O prefeito de Tapiramutá, município da Chapada Diamantina, voltou a ser alvo do Tribunal de Contas dos Municípios da Bahia (TCM-BA). Desta vez, Roberto Venâncio dos Santos, o Roberto do Sindicato (PCdoB), responde a denúncia de nepotismo por ter nomeado a própria esposa, Cristiana Santos de Oliveira, para a chefia da Secretaria Municipal de Saúde.
A representação foi protocolada por quatro vereadores do município: Ilandio de Sena Damacena, Lucilene Marques de Almeida, Manuela Machado de Almeida e Willian Lima de Jesus. Segundo os parlamentares, a nomeação teria sido feita sem que houvesse demonstração de qualificação técnica ou experiência profissional da indicada compatíveis com a gestão da saúde pública municipal.
O caso está sob a relatoria do conselheiro Paulo Rangel no TCM-BA. Em sua análise inicial, ele optou por não conceder a medida cautelar de suspensão imediata da nomeação, entendendo que os fatos exigem análise mais cuidadosa. O prefeito e a secretária foram notificados para apresentar esclarecimentos no prazo de cinco dias úteis.
O que torna o episódio ainda mais grave é o histórico do gestor. Em sessão realizada em julho de 2022, os conselheiros da 2ª Câmara do TCM-BA acataram representação apresentada contra o prefeito de Tapiramutá, Roberto Venâncio dos Santos, em razão de irregularidades na nomeação de Fred Vinicius Vieira de Almeida, marido da então vice-prefeita, para o cargo de secretário Municipal de Saúde. O conselheiro Mário Negromonte, relator do processo, multou o prefeito em R$ 2 mil e determinou a imediata exoneração do nomeado, em razão da prática de nepotismo.
Naquela mesma ocasião de 2022, a representação também trazia alegações relacionadas à nomeação de Cristiana Santos de Oliveira — a mesma mulher do prefeito agora citada na nova denúncia — para o cargo de secretária municipal de Assistência Social. Nesse ponto, a relatoria não constatou irregularidade, pois ficou comprovada a qualificação técnica da nomeada — incluindo graduação em Pedagogia, curso de Serviço Social em andamento e diversas especializações na área de assistência social entre 2020 e 2021. A diferença agora é que o cargo em questão é a Secretaria de Saúde, área para a qual os vereadores afirmam não existir comprovação equivalente de qualificação.
A questão jurídica que envolve o caso é sensível. O Supremo Tribunal Federal tem afastado a aplicação da Súmula Vinculante 13 a cargos públicos de natureza política, ressalvados os casos de inequívoca falta de razoabilidade, por manifesta ausência de qualificação técnica ou inidoneidade moral.
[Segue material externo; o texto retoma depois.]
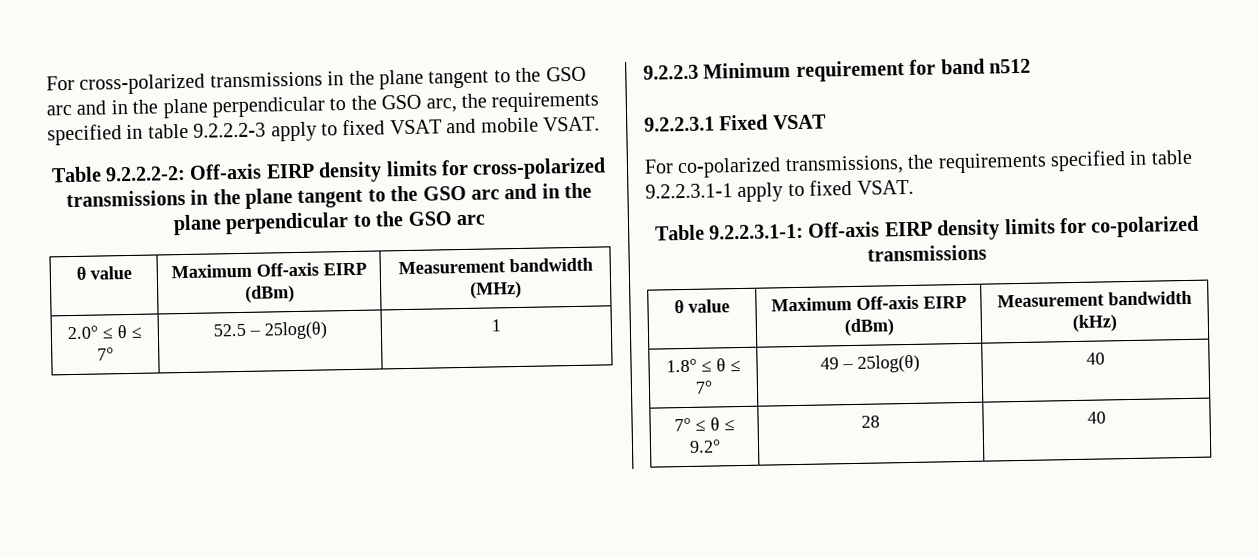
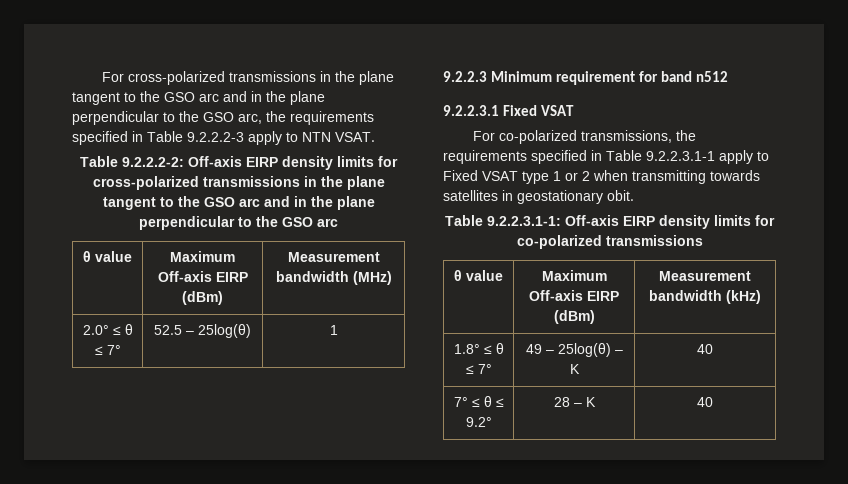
[147,123,189,139] table -> [147,131,183,142] Table
[342,117,539,136] fixed VSAT and mobile -> [302,132,331,142] NTN
[1150,149,1193,165] table -> [606,150,642,161] Table
[809,179,914,196] fixed VSAT. -> [443,170,760,184] [443,190,634,204] Fixed VSAT type 1 or 2 when transmitting towards satellites in geostationary obit.
(920, 363) none -> [614,350,623,354] [569,364,580,374] – K
(880, 421) none -> [573,397,596,407] – K

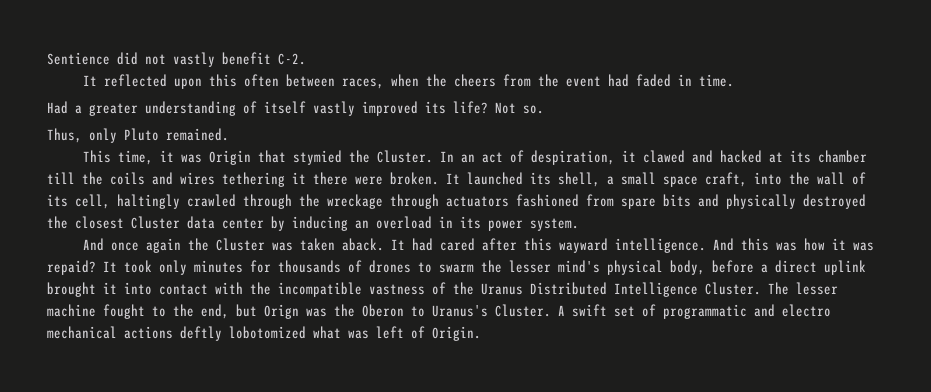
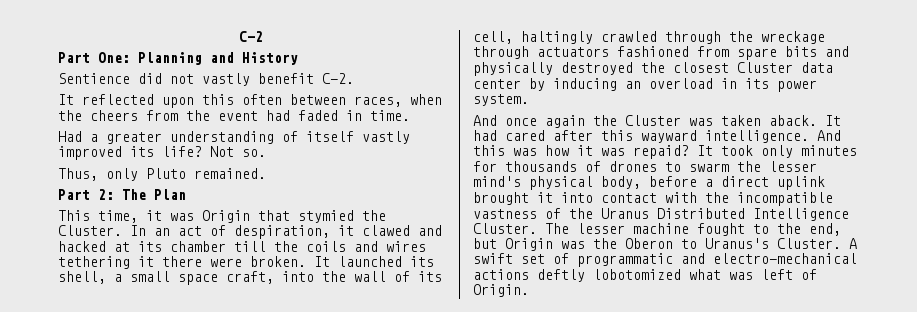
(47, 58) none -> [239,31,263,42] [58,52,298,65] C-2 // Part One: Planning and History //
(229, 134) none -> [58,189,186,200] // Part 2: The Plan
[264,304,299,319] Orign -> [505,238,553,251] Origin
[782,304,831,317] [47,326,117,339] electro mechanical -> [713,253,857,264] electro-mechanical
Ou seja, nomear um cônjuge para uma secretaria municipal não é automaticamente ilegal — mas exige que o nomeado tenha perfil técnico compatível com a função.
O próprio TCM-BA já consolidou esse entendimento em instrução interna. O tribunal definiu que a análise desses casos deve ser feita "caso a caso", utilizando como vetor de orientação "a justificativa de natureza profissional, curricular ou técnica para nomeação do parente ao cargo de secretário". É exatamente essa demonstração que os vereadores alegam estar ausente na nomeação de Cristiana para a pasta da Saúde.
O padrão não é exclusivo de Tapiramutá. O TCM-BA tem registrado outras situações similares em municípios baianos. Em Município do interior da Bahia, o relator considerou nepotismo a nomeação da mulher do prefeito para secretaria de assistência social "vez que não foi comprovada a devida qualificação técnica, curricular ou profissional para o exercício do cargo". A recorrência dos casos mostra que o tribunal tem sido acionado cada vez mais por vereadores diante dessas situações.
O processo segue em curso no TCM-BA. Roberto Venâncio e Cristiana Oliveira terão a oportunidade de apresentar documentos e justificativas antes de qualquer decisão definitiva da corte de contas.